Le projet The Flash avait tout pour être mort et enterré : report de la date de sortie, reshoots, tête d’affiche accusée de violation de domicile et de détournement de mineure, la liste est longue. Pourtant, le DCEU a quand même maintenu la sortie du film censé sauver la franchise avant que James Gunn ne vienne faire le ménage. Autant le laisser se noyer, ce sera plus agréable pour tout le monde.

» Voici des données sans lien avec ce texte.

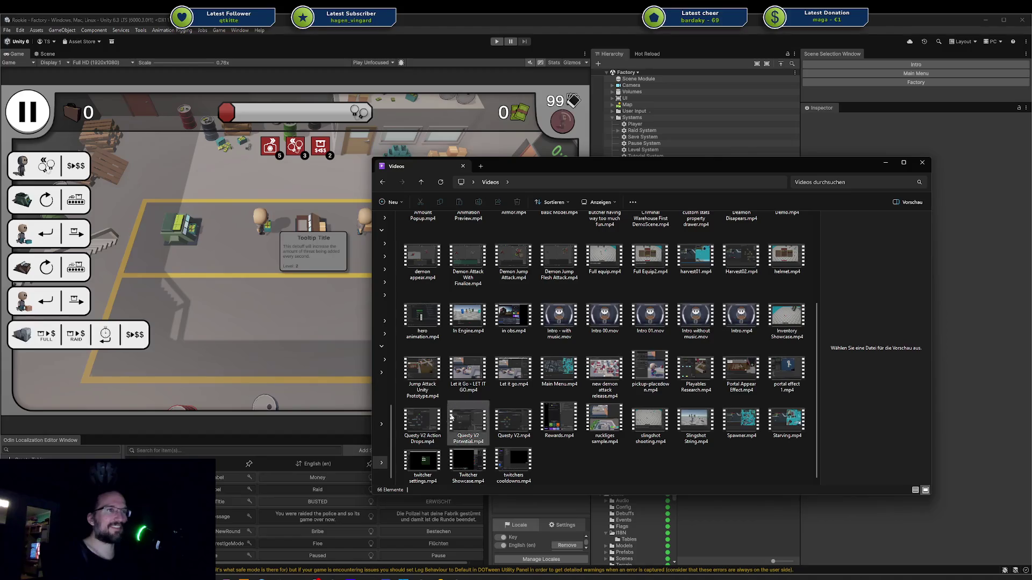
pyautogui.scroll(3, 431, 368)
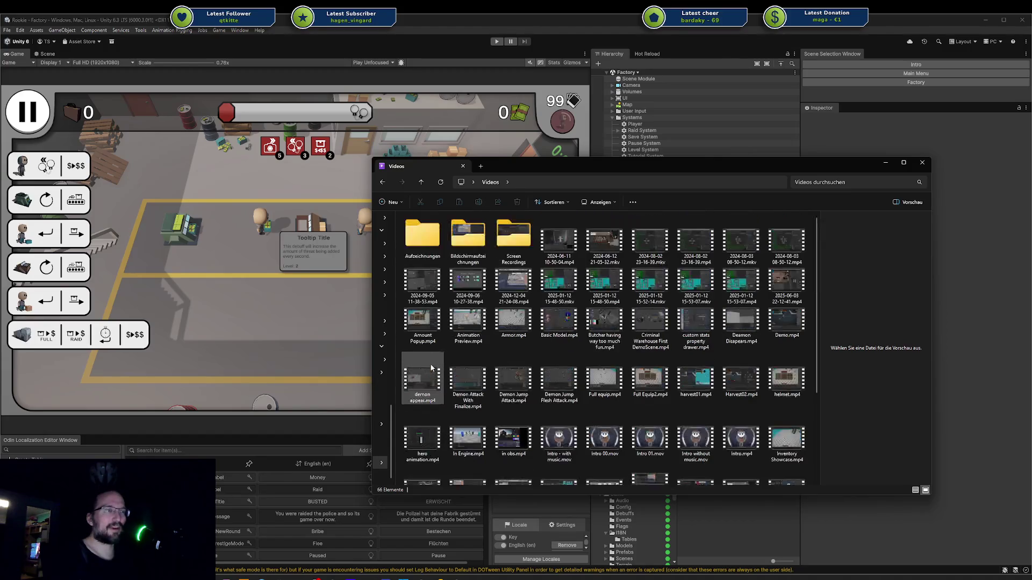
pyautogui.scroll(-3, 464, 299)
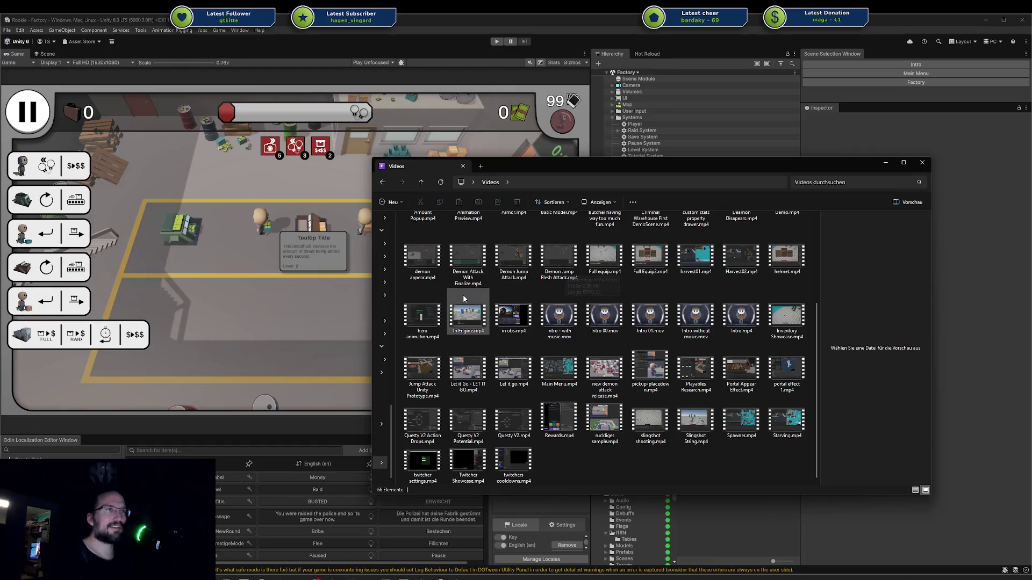
pyautogui.click(507, 260)
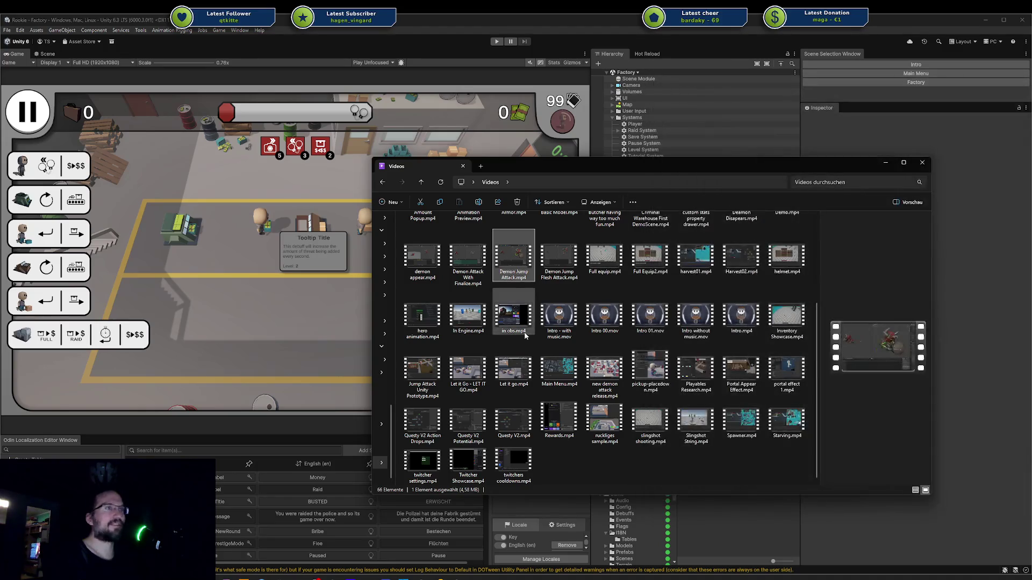
pyautogui.click(476, 368)
pyautogui.click(598, 371)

Bienvenue dans le multiverse (pour changer) ! Barry Allen découvre un nouveau pouvoir, celui de dépasser la vitesse du son, ce qui lui permet de retourner dans le passé. Sans hésiter, l’analyste scientifique retourne dans son enfance pour empêcher que sa mère ne se fasse tuer et que son père ne soit accusé du meurtre. Coincé dans une autre version du passé, il retrouve des simili-personnages, certains que nous connaissons, d’autres non, et s’embarquent dans des aventures aussi fades que Barry Allen lui-même.

Pas très vif Barry
Chez DC, la compétition pour voir en combien de temps le/la spectateur·ice soupire de désespoir est rude. Après un Black Adam un poil divertissant et parfois filmé de manière décente, Shazam 2 nous prouve que l’espoir est vain pour cette recette qui ne fonctionne toujours pas, accumulant des films de plus en plus moches et de moins en moins bien écrits. Après un traitement du personnage catastrophique, les scénaristes décident de doubler sa présence à l’écran, multipliant en conséquence la paresse d’écriture par deux. Blagues de cul pas drôles, épuisantes, allant jusqu’à faire référence – coïncidence malheureuse, sans doute – aux déboires actuels d’Ezra Miller, la gêne est présente. Que l’on se rassure, l’ami Flash a le temps d’aller sauver un hôpital pendant que son sandwich – sûrement à la saucisse – se prépare, et des bébés se retrouvent dans un micro-ondes. Un plaisir pour les fans de comic books, qui renouent avec ce personnage qu’ils aiment tant ? Nul doute qu’alors que tout ceci ne constitue que l’introduction, iels se sont déjà barré·es. Le désastre, lui, continue sa route.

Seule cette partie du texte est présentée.